Ariel is a 1900 essay by Uruguayan author José Enrique Rodó. Drawn from William Shakespeare's The Tempest, in which Ariel represents the positive, and Caliban represents the negative tendencies in human nature, this essay is a debate on the future course of history, in what Rodó intended to be a secular sermon to Latin American youth, championing the cause of the classical western tradition.
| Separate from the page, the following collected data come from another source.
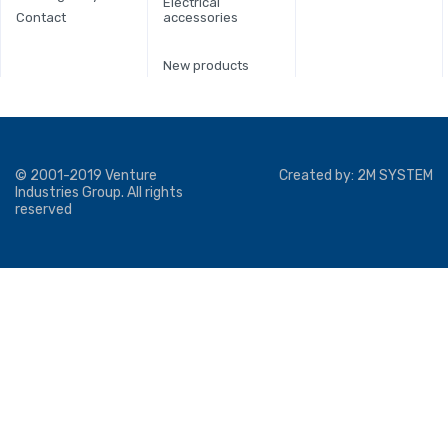
Electrical
Contact
accessories
New products
© 2001-2019 Venture
Created by:
2M SYSTEM
Industries Group. All rights
reserved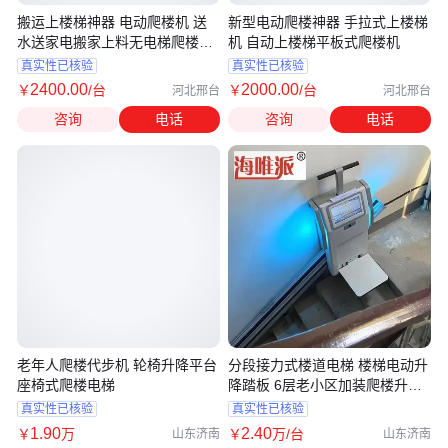
搬运上楼梯神器 电动爬楼机 送
新型电动爬楼神器 手拉式上楼梯
水送家电搬家上料无电梯爬楼机
机 自动上楼梯平板式爬楼机
器
真实性已核验
真实性已核验
2400
.00
2000
.00
￥
/台
￥
/台
河北邢台
河北邢台
咨询
电话
咨询
电话
老年人爬楼代步机 轮椅升降平台
分段接力式楼道电梯 楼梯电动升
座椅式爬楼电梯
降踏板 6层老小区加装爬楼升降
机
真实性已核验
真实性已核验
1
.90
2
.40
￥
万
￥
万
/台
山东济南
山东济南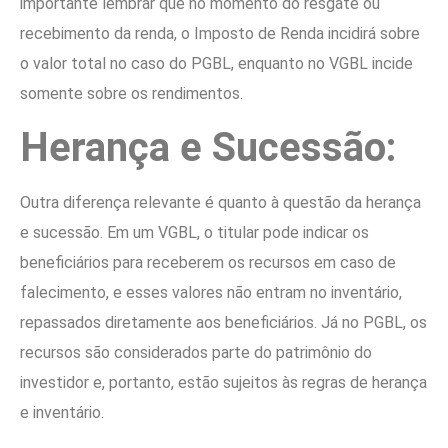
importante lembrar que no momento do resgate ou
recebimento da renda, o Imposto de Renda incidirá sobre
o valor total no caso do PGBL, enquanto no VGBL incide
somente sobre os rendimentos.
Herança e Sucessão:
Outra diferença relevante é quanto à questão da herança
e sucessão. Em um VGBL, o titular pode indicar os
beneficiários para receberem os recursos em caso de
falecimento, e esses valores não entram no inventário,
repassados diretamente aos beneficiários. Já no PGBL, os
recursos são considerados parte do patrimônio do
investidor e, portanto, estão sujeitos às regras de herança
e inventário.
Ariel belongs to the movement known as modernismo, characterized by its elegance, artistic prose, and worldly references and allusions. Even though it is an essay, its ideas are expressed through Prospero's narrative voice. Prospero, the teacher, and Ariel are references to the characters in The Tempest, and the use of their names is an example of modernismo's desire for cosmopolitism. In Ariel, Prospero's seminar includes both famous and lesser-known European authors. He makes frequent reference to Goethe, Gaston Deschamps, St. Francis of Assisi, Schiller, and Guyau. Prospero also focuses on locations such as Ancient Greece, and he emphasizes Hellenic beauty as the only ideal worthy of imitation. Rodó uses Ariel as a metaphor that symbolizes beauty, the spirit, and that which is good. The opposite of Ariel is the utilitarian, symbolized by Caliban, and he cites positivismo and nordomanía as two reasons why this movement has gained popularity. Ariel is structurally based on binary opposition, and the figures of Ariel and Caliban are diametrically opposed.
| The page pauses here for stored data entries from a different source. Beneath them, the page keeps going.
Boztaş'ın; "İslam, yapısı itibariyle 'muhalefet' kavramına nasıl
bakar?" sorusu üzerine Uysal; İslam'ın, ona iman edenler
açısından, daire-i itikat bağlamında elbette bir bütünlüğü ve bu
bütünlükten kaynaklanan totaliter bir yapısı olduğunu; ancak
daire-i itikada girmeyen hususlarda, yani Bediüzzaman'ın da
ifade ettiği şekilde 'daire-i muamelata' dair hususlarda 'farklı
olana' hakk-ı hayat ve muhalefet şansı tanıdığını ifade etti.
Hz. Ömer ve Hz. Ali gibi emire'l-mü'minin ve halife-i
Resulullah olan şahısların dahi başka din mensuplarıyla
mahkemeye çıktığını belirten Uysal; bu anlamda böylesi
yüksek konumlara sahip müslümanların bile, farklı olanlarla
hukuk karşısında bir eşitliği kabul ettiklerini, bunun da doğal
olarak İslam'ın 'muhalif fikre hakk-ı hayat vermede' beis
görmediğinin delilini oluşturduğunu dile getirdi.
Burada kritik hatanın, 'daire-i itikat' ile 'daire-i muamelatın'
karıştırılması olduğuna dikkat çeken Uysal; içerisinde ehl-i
In Ariel, Rodó surveys the situation Latin America was facing at the end of the 19th century. He points out that utilitarianism relies on specialization and materialism, and that consequently, the wealth of our minds is affected. Such practice can and will affect the spirit. In order for Latin America to revive its spirit, Rodó proposed strict adherence to the aesthetic ideals of the Ancient Greek and Roman cultures. He believed both of these embody a sense of beauty, and most important, both realms recognize the significance of devoting oneself to an activity of the mind. Art is then a form of learning that finds and enriches the spirit and negates utilitarianism.